* _EXERCISE GOAL_: Reproduce exactly the line with "Which of A, B" and all the lines beneath it, stopping only at the end of the material.

* _DATA PROVIDED_:
--------------------------------------------------

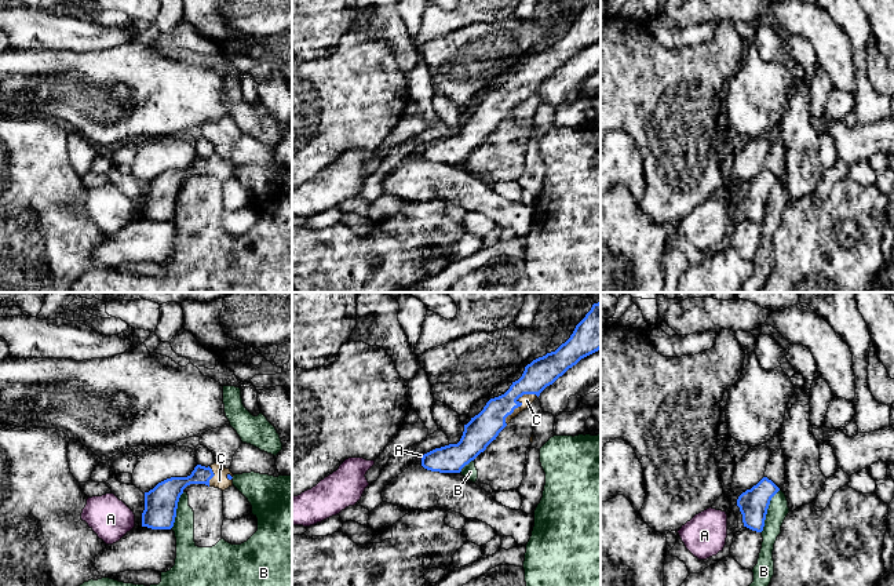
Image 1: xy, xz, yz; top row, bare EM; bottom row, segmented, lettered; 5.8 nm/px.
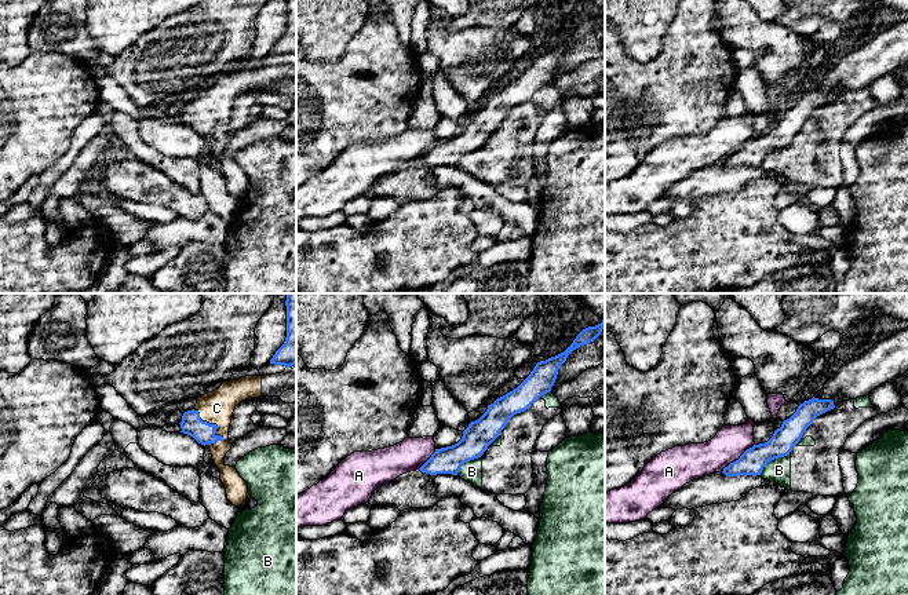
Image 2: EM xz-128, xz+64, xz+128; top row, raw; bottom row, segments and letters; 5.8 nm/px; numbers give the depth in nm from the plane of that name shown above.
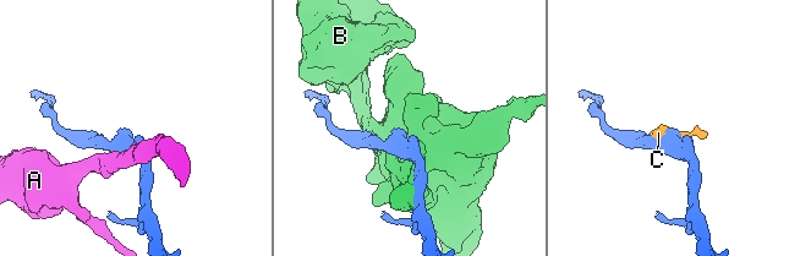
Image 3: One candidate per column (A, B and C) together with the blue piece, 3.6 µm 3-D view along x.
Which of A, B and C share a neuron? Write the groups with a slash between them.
A / B / C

--------------------------------------------------

* _TASK RESULT_:
Which of A, B and C share a neuron? Write the groups with a slash between them.
A / B / C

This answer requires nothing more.